- Consigne
Pouvez-vous reprendre le texte sur les opérations cognitives de la lecture à la suite de sa dernière phrase ?

Enseigner le français avec Eveline Charmeux

Quelles opérations cognitives sont mises en jeu dans la lecture ?

Sous cette question un peu savante, se cachent en fait les véritables contenus d'enseignement de la lecture depuis la maternelle jusqu'à la fin de l'école obligatoire

 

On peut aussi intituler cet article : "quels savoir-faire, les enfants doivent-ils acquérir pour devenir des lecteurs efficaces ?"

Les recherches actuelles permettent de formuler l'hypothèse que sept opérations semblent nécessaires, pour que des significations puissent être construites.

1) Repérer le type d'écrit et la fonction sociale de l'écrit à lire :
* indices à utiliser :

  • la situation qui a motivé la lecture ;
  • le lieu où se trouvait l'objet à lire ;
  • les aspects matériels du support ;
  • la mise en page ;
  • la gestion de l'espace graphique: relation texte/images ;
  • le type, la taille et les variations des caractères utilisés ;
  • le caractère compact ou non de l'espace du texte ;

Ainsi, devant tout objet nouveau à lire, les premières questions et consignes de travail proposées par les enseignants, ont-elles intérêt à porter sur ces aspects et non sur ce que les apprenants comprennent spontanément.


2) Interpréter les aspects péritextuels :

  • mise en page,
  • ponctuation,
  • majuscules, etc..

3) Repérer le réseau d'énonciation : Qui parle? A qui? Où? Quand?
(les opérations 3 et 4 sont étroitement liées et leur ordre peut varier)
* indices à utiliser:

  • les embrayeurs (pronoms sujets, démonstratifs, possessifs, adverbes)
  • certaines informations (lieux, dates, durée)
  • les temps des verbes.

4) Faire le relevé des informations repérables dans le texte :
* indices : unités de première articulation: mots, groupes de mots, MAIS AUSSI: ordre des mots, « petits » mots, types de phrases, organisation textuelle.
* à noter ici la nécessité de ne pas confondre le fait d'identifier un mot et les possibilités d'en déduire des hypothèses de signification.
* stratégie :

  • mettre en relation entre elles ces unités ;
  • faire un repérage chronologique (au début, ensuite...) ;
  • faire un repérage logique (en effet, c'est pourquoi, donc...) ;
  • faire un repérage thématique (à partir de champs lexicaux par exemple );
  • confronter ces informations avec le projet de lecture initial, et les hypothèses ébauchées lors de l'exploration des aspects extérieurs au texte.

5) Repérer les marques orthographiques comme indicateurs de sens, soit sur l'axe horizontal des relations grammaticales entre les mots (Les boutiques de fruits espagnols / les boutiques de fruits espagnoles), soit sur l'axe vertical des oppositions sémantiques (il faut des poids et non des pois !), pour affiner les hypothèses de sens sur le texte.

- Données affichées

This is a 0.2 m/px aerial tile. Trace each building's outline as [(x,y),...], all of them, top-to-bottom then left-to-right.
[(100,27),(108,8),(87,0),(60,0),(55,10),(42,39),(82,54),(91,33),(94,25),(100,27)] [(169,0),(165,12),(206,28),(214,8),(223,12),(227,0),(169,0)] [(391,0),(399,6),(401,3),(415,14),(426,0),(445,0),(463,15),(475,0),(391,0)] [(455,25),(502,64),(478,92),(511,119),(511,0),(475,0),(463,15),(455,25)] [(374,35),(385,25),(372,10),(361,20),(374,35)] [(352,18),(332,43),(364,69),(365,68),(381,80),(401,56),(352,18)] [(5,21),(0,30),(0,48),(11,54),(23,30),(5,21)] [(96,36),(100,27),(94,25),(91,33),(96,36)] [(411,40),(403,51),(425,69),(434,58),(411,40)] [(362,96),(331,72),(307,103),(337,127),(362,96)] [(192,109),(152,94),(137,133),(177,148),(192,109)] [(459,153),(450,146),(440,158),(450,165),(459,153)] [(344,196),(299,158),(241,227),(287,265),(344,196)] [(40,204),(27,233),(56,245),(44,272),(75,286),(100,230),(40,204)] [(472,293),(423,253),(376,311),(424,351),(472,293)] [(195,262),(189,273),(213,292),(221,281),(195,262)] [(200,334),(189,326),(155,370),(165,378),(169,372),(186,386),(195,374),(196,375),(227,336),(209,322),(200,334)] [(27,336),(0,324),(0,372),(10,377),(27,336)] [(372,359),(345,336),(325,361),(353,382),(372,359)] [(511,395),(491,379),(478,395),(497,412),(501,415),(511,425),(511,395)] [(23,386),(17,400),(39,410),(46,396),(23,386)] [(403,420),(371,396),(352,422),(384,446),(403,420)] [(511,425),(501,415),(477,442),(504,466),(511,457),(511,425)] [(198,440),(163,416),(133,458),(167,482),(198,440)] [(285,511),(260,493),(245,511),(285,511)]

- Réponse
6) Interpréter les résultats de ces observations en termes d'hypothèses de signification, qu'il faut vérifier :
* outils de vérification :

  • analyse des graphies ;
  • confrontation des graphies perçues avec celles des hypothèses formulées, par la mise en jeu des savoirs sur la combinatoire française ;
  • raisonnement de probabilité à partir de mises en relation des hypothèses formulées avec le projet de lecture et les attentes ;

Le moyen d'aider les apprenants à s'approprier ce type de vérification des hypothèses, c'est de prendre l'habitude avec eux de noter leurs hypothèses, afin de provoquer une comparaison des graphies, comparaison qui permet des jugements de ressemblance ou de non ressemblance, et pouvoir ainsi rectifier l'hypothèse.

Contrairement à ce qui est souvent dit, la vérification des hypothèses ne se fait pas en comparant les graphies et les phonies, mais en comparant la graphie que l'on devrait avoir si l'hypothèse était juste, et celle qui se trouve dans le texte. Ainsi, tel enfant qui, mis en difficulté par le mot « château », inconnu de lui, propose l'hypothèse « maison », va-t-il progresser dans sa construction de signification si on lui propose le mot maison écrit au tableau  , « maison » et si on l'invite à comparer son hypothèse, telle qu’elle apparaît écrite et le mot du texte.

On saisit ici le rôle exact de la combinatoire, qui est de rendre possible la construction mentale de la graphie correspondant à l'hypothèse, seul moyen de contrôler la pertinence de la signification proposée. La construction de cette combinatoire est donc indispensable, mais comme phase terminale de l'apprentissage. Sa construction par les enfants va constituer l'un des objectifs majeurs du CE1.


7) Interpréter tous ces indices comme des formulations (les spécialistes parlent ici de "codages") choisies en fonction d'un projet, explicité ou camouflé par le discours,

C'est-à-dire découvrir les raisons de ces choix langagiers par celui qui est l'auteur du texte (cela s'appelle "fonctionnaliser les codages du texte ") ; et donc avoir installé ce texte dans l'ensemble du réseau de communication qui l'a produit, ce qui signifie avoir construit une signification au message — et non "avoir construit LA signification du message". Toute lecture est plurielle, ne l'oublions pas.